The 13th company of Panzertruppe GD (and from the summer of 1943 on, the entire III Battalion of the Panzer Regiment) was equipped with Tiger tanks, and they numbered their vehicles with the letter S (presumably for "schwere", or heavy) followed by a two digit sequence representing the platoon and vehicle.  After the Panzer Abteilung expanded to a full regiment, and an entire battalion of Tigers was created, the unit used the letters A, B and C to indicate the 9th, 10th and 11th companies of the Panzer Regiment GD, again followed by a two digit sequence representing platoon and vehicle.
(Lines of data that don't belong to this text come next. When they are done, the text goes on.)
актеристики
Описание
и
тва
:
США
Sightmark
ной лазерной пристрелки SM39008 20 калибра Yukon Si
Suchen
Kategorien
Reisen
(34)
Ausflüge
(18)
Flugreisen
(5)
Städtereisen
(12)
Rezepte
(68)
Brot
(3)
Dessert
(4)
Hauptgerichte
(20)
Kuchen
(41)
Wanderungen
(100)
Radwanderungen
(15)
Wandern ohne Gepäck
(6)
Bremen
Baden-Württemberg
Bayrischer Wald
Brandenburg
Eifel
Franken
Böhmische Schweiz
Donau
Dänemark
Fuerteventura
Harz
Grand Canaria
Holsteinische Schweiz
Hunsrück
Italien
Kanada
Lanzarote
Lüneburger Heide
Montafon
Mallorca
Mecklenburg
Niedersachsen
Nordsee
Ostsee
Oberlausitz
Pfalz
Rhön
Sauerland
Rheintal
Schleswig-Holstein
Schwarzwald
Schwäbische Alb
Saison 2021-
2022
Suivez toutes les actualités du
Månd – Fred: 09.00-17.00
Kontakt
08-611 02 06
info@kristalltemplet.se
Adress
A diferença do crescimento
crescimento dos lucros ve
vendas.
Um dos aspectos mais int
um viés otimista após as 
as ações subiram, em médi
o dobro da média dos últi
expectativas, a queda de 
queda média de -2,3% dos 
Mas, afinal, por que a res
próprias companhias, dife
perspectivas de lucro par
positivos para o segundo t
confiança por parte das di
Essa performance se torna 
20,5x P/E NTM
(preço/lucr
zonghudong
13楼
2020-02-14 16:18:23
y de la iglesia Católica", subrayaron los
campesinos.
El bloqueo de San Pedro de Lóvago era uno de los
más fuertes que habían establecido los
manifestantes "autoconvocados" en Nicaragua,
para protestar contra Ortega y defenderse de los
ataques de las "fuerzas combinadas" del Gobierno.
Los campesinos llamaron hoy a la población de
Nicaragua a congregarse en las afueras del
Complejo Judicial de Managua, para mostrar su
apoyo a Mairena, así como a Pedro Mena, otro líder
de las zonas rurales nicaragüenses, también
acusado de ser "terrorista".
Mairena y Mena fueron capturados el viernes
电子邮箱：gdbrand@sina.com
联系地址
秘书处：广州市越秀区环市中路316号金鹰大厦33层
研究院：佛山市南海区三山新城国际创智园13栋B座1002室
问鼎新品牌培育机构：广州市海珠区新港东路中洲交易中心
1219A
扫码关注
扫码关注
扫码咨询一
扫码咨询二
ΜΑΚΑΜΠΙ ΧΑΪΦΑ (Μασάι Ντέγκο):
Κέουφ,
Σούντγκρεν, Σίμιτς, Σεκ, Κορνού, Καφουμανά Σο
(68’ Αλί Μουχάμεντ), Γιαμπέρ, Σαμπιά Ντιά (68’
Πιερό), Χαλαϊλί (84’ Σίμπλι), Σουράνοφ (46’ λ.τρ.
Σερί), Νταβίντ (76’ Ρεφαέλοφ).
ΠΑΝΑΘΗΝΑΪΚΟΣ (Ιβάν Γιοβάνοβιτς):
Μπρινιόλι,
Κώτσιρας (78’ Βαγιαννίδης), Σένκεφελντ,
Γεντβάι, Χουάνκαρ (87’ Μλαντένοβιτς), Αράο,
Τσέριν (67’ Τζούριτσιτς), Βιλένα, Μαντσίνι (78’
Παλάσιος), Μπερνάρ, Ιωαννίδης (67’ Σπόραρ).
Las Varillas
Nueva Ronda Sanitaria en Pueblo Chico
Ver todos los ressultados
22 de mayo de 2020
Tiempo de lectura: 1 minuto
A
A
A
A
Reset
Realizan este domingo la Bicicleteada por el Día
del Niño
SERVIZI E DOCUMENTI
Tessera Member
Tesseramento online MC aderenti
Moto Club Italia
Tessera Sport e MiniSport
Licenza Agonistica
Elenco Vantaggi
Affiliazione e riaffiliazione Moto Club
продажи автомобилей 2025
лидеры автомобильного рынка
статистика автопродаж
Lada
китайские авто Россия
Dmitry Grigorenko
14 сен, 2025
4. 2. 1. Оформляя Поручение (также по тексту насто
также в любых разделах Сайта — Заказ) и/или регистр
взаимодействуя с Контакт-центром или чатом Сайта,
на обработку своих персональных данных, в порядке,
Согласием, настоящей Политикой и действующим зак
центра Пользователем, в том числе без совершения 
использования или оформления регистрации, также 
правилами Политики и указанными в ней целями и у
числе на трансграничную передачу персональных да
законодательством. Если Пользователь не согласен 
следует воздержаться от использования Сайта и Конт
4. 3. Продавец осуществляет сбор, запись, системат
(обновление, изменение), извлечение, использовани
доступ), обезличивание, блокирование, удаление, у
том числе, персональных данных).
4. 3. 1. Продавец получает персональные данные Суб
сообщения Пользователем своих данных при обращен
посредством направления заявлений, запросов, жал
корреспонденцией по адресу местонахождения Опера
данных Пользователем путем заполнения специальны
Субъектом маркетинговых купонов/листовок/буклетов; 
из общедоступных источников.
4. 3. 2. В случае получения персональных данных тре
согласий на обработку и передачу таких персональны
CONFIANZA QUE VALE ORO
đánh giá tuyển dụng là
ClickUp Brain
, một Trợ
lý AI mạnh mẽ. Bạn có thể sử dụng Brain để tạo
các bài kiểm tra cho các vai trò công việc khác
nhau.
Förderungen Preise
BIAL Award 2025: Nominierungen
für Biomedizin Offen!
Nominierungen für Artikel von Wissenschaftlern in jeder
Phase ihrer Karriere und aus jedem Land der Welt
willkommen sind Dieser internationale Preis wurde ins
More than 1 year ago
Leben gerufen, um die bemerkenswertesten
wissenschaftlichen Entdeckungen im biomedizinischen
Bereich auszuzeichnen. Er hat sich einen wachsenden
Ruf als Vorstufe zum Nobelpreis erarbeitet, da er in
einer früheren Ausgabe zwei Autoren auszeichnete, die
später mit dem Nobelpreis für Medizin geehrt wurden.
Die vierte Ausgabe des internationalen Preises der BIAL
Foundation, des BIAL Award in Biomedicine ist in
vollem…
An interesting variation confirmed by photographic evidence was the use of the GD steel helmet replacing the R on the command tank of the commander of Panzer Regiment Grossdeutschland.  The helmet was very small so as not to be obtrusive, and used in conjunction with the numerals 01. 01.gif (1200 bytes)

Unofficial Unit Markings

Some GD vehicles are seen with a windmill device painted on the side, a reference to a familiar landmark near Stonne in France where GD fought its first large scale battle in 1940.   According to one source these windmill emblems appeared only on motorcycles, Sd Kfz 250 halftracks and troop carrying vehicles - and apparently only during maneuvers in early 1942.

This marking also reappears in 1944, known as the "uhu" or owl marking, and is believed to have been used only by the reconaissance battalion. 

uhu.jpg (229918 bytes) uhu2.jpg (201205 bytes)
One reference (an article by a Mr. Kitamura's in Panzerblatt #6 (Armour Modelling magazine, issue 6) says that the reconnaissance battalion had their armoured cars carry this marking because of the commander's name (Usedom) and Hussar tradition (Usedom Husaren).  The first letters of Usedom and Husaren are, of course "Uhu", which in German means "owl" - a creature associated with wisdom or intelligence.

The First (armoured) Battalion of the Panzerfüsilier Regiment was nicknamed the "Lion Battalion", after their commanding officer Horst Niemack continuously referred to them as "killer lions" in action.   On 20 August 1944, he promulgated the following order:

I Battalion has fought extremely well in the battles of the past few days.
In recognition of its proud success, with the authorization of the division commander I decree that the battalion may apply the lion to its APCs as a special recognition marking.  Niemack.

Unknown Markings

And finally, some markings for which photographic evidence is in existence may never be fully understood.  The following photo shows Maultier halftracks of a GD supply column, taken in 1943.  Two digit numbers are worn on the doors of the vehicles, with the GD steel helmet and tac signs on the fenders.  The arrow symbol on the bonnet of the truck is a mystery.

truckb.gif (1869 bytes) The tactical sign is the 1943 version of the "truck column" sign.  The M may stand for "mittlerer" for medium, or perhaps "Maultier", the type of truck.  The thick bar on the left indicated a company sized unit.
trucka.gif (1050 bytes) The bottom part of the tactical sign - indicating the method of transport - is obscured in this photo, but would indicate either a motorized unit (above left) or half-tracked (left).